Hush, I told myself, as I accidentally clanged pots and pans together in my sister’s kitchen. It was three a.m. I couldn’t sleep and had a hankering for lattice-topped apple pie.

Hard to be quiet when I didn’t know where anything was. Four large cupboards lined the walls near the table and six more hung near the refrigerator. Below those were banks of drawers and closed doors full of mystery. In my frustration I pulled a divided casserole dish from storage but could not imagine my tasty creation being squeezed and divided in white corningware. After much not-so-quiet opening and closing, I hit the pie tin jackpot in the corner near the lazy susan.

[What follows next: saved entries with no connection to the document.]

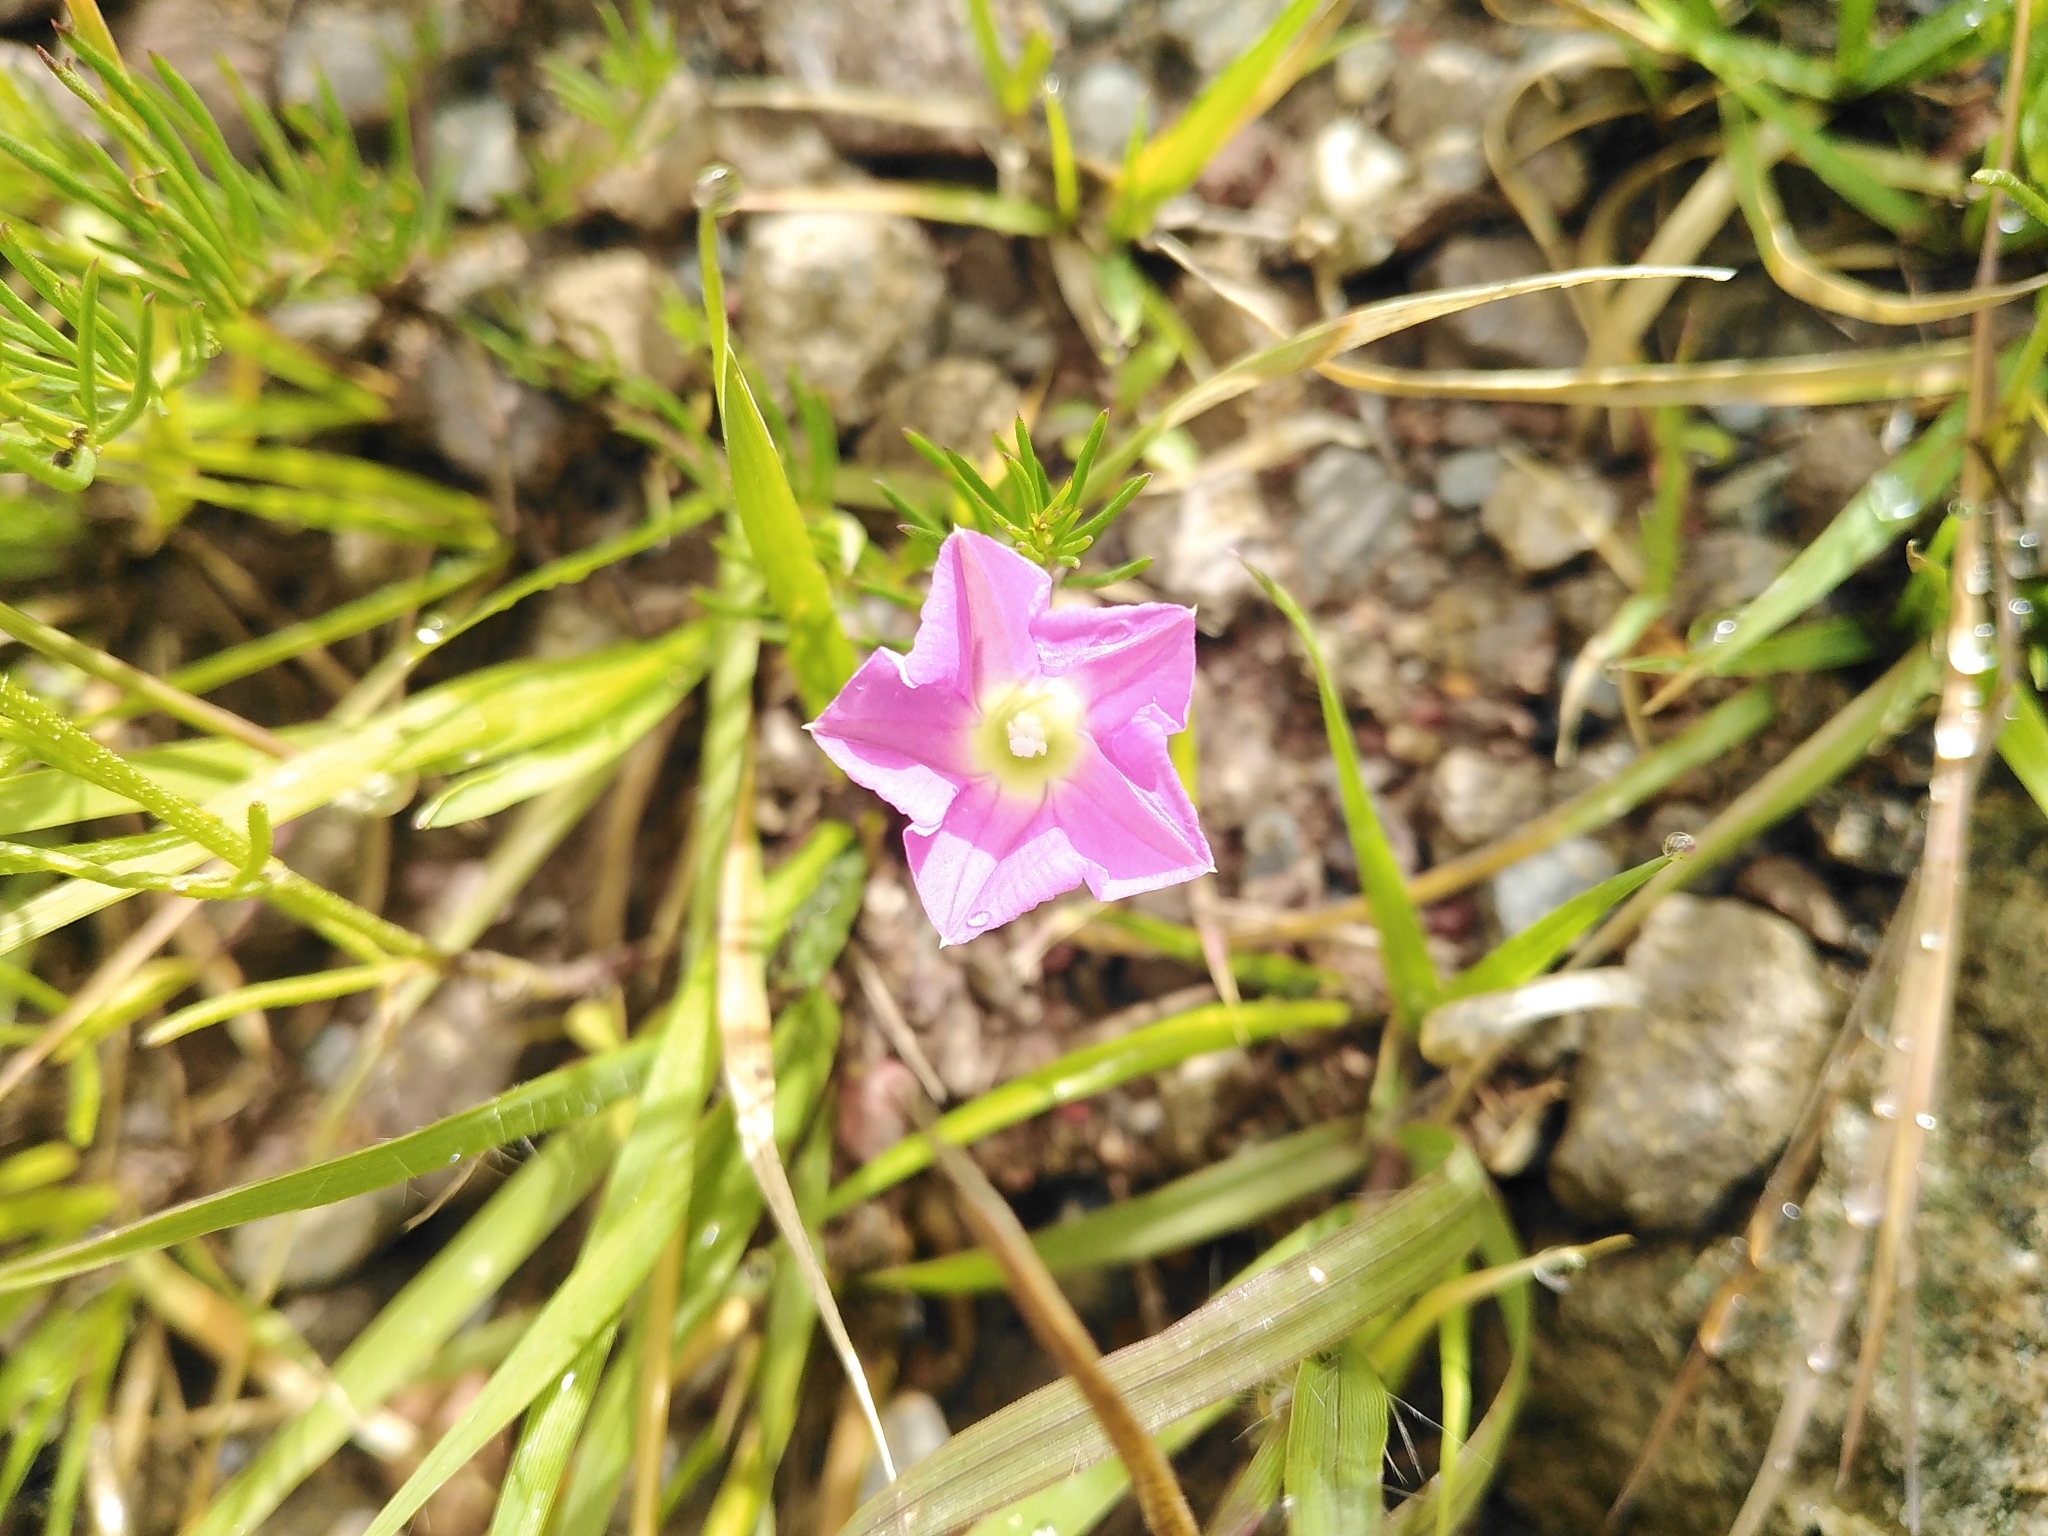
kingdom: Plantae
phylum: Tracheophyta
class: Magnoliopsida
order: Solanales
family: Convolvulaceae
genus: Ipomoea
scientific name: Ipomoea capillacea
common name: Purple morning-glory
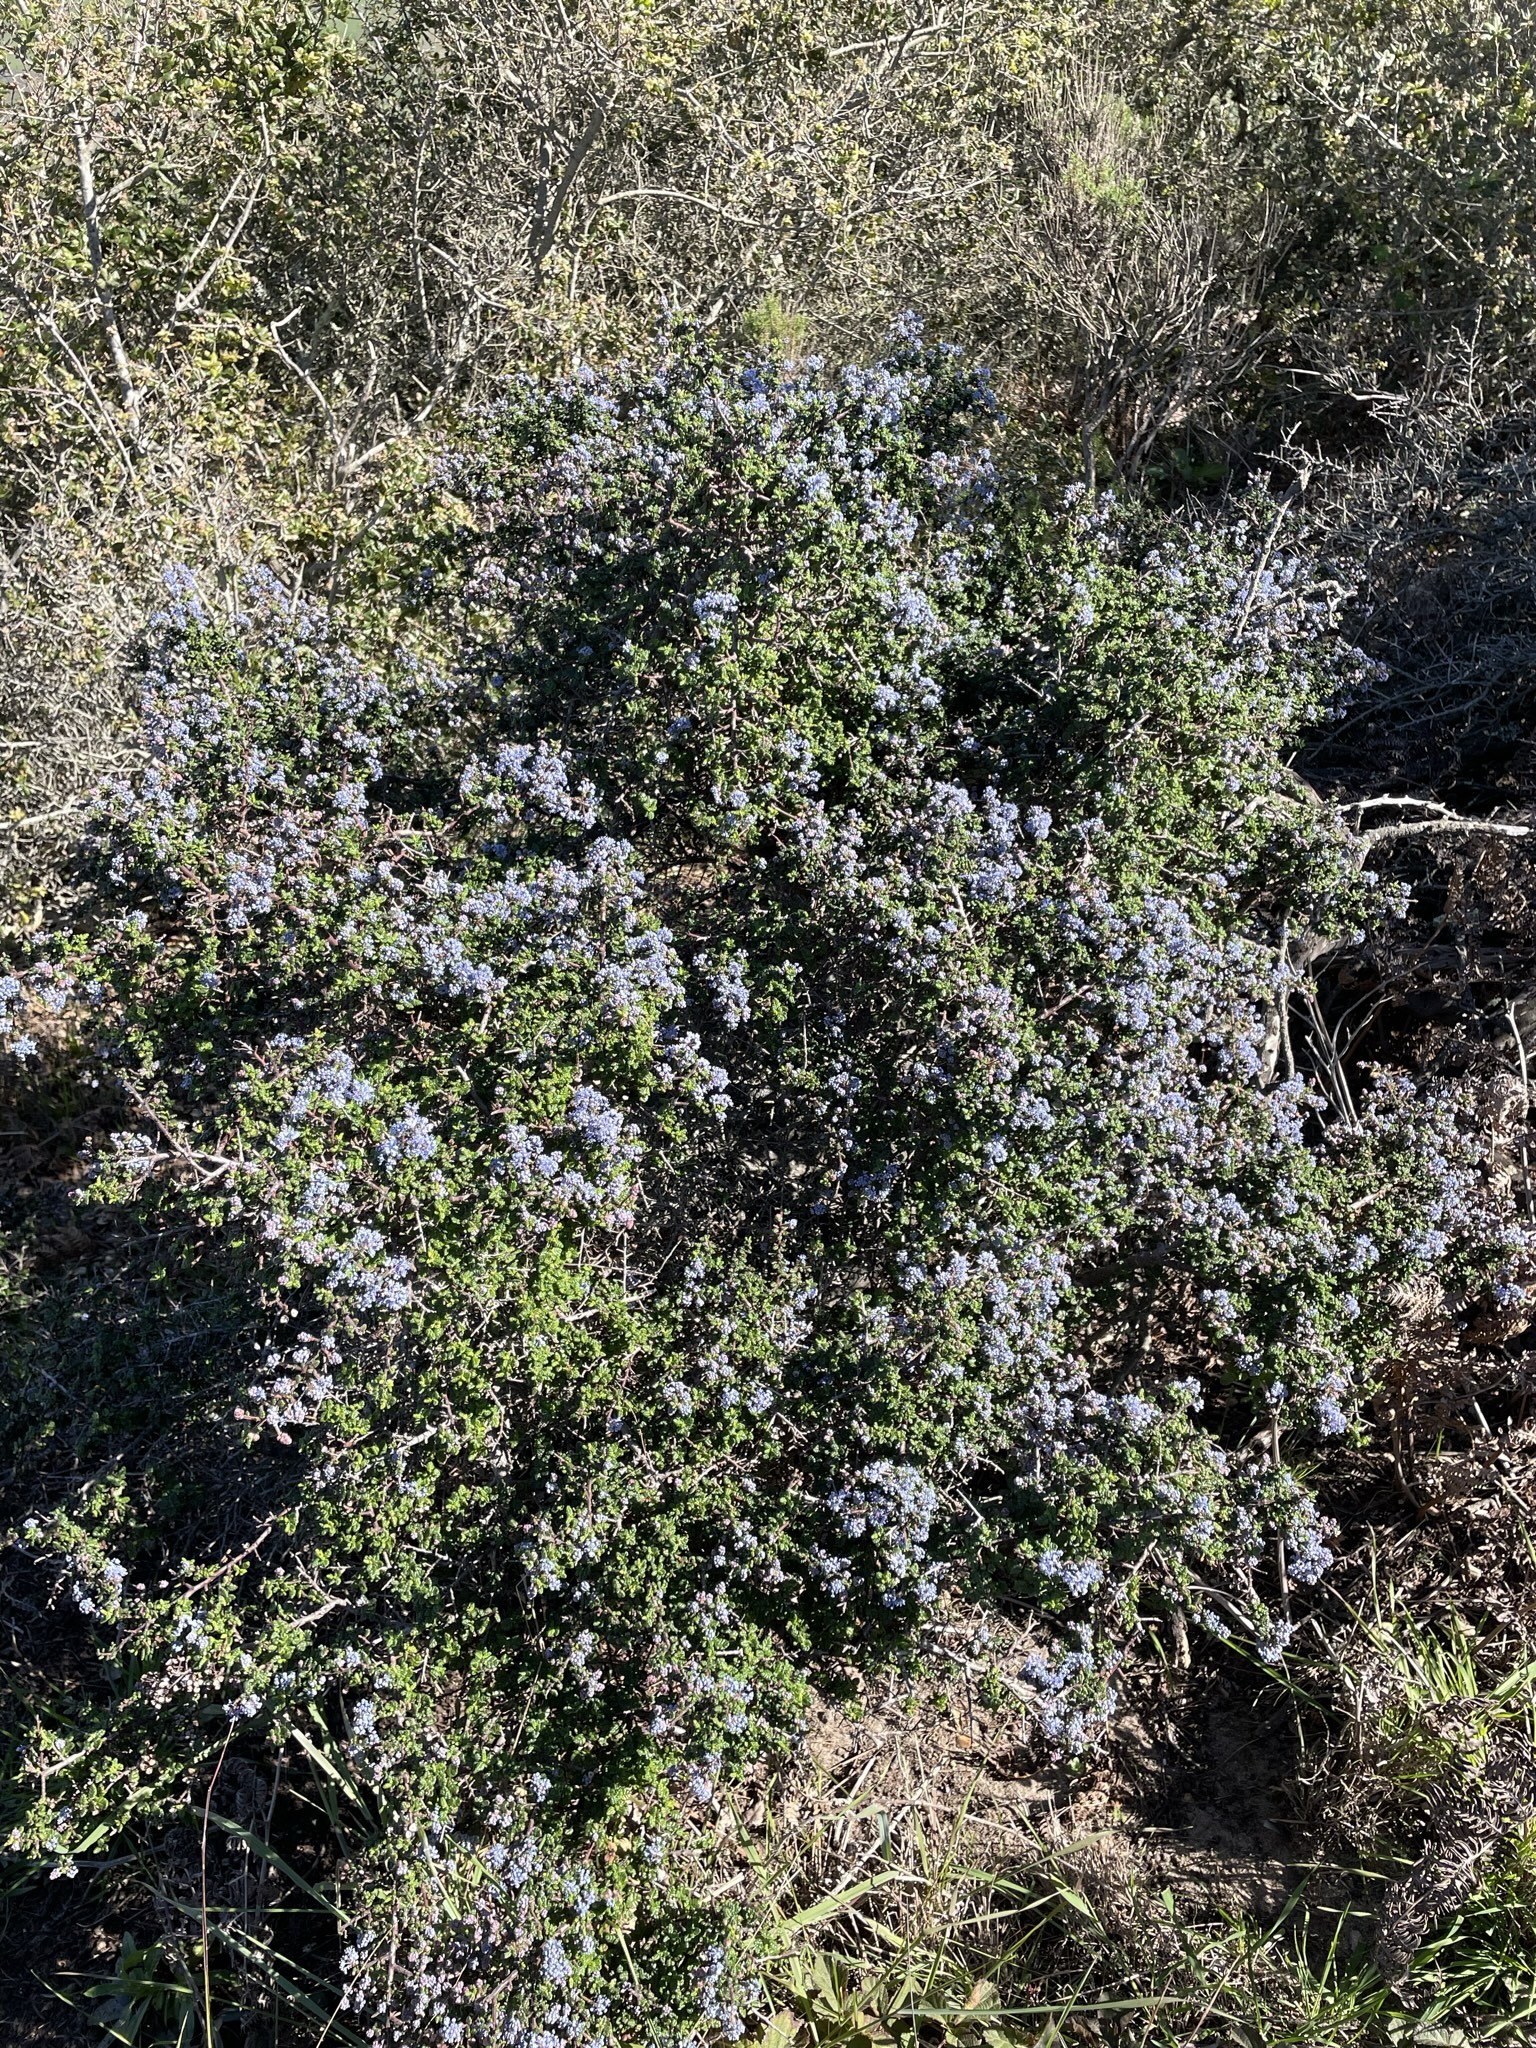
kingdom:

We’d brought home a large bag of apples that afternoon from the Amish farm near-by. The day was crisp and bright, full of cider, squash and piled pumpkins. The apples called to me in shades of on-fire red to be peeled, doused with honey and butter, baked and enjoyed. I got up in the night to obey.

My sister’s life is full of order, her cupboards and refrigerator the same. Her large country kitchen holds the knotty pine table that served as a banquet table in my parents restaurant. Now her children gather around it with their children and a wayward Aunt Karen from Oregon. She wrote emails last summer telling me how she’d refinished and varnished the table. I would never have dared spread flour over the surface, or used a knife to fashion strips of dough if it had not been 3 am, if I had not been alone in the kitchen with the vision of a warm apple pie where sleep ought to be.

My sister does things just right. She has rules with definite rights and wrongs. I  guessed what I was doing would fit into the right category in the morning, but my time and method would give her one of those looks that said, It’s okay, I love you anyway, if she had found me out at night.

Long story short, I never found the spice drawer, so the finished product was bland, but well received, even appreciated and fussed over. She wrote me an email today, which was my first day home after an eight hour plane ride. It said, I felt a real sadness at your being gone.  So I went upstairs and wrapped myself in the comfort of your corduroy jacket, which I wore for the rest of the day and then put on again this morning. It is a little piece of you and it brings me more comfort than you know.

I miss her too. A sister is a precious thing, especially one that can tolerate a west coast eccentric who can not follow the rules.